** MATERIALS PROVIDED follows **

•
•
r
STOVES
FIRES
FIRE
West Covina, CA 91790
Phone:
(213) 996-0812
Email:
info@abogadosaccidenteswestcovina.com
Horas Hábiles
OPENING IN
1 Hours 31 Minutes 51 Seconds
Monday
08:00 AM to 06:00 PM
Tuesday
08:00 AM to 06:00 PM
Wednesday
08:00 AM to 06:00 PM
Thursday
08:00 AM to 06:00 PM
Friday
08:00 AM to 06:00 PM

** End of MATERIALS PROVIDED **
** MATERIALS PROVIDED follows **

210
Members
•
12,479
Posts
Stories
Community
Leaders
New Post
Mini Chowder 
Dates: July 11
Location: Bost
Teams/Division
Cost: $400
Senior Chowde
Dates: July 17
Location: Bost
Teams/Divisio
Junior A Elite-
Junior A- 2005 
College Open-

** End of MATERIALS PROVIDED **
** MATERIALS PROVIDED follows **

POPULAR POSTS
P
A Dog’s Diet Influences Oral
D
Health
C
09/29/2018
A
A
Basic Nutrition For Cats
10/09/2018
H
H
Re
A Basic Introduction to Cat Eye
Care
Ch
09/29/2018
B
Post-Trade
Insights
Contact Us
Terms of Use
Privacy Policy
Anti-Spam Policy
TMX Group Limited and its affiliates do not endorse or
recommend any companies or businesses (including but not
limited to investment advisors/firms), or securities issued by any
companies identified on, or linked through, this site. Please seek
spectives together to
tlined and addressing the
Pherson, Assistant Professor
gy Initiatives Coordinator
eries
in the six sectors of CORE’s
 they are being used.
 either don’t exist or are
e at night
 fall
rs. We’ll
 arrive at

** End of MATERIALS PROVIDED **

REQUEST: What is the number of lines in the listing that include "companies"? Answer with that number only.

WRITTEN SOLUTION: 2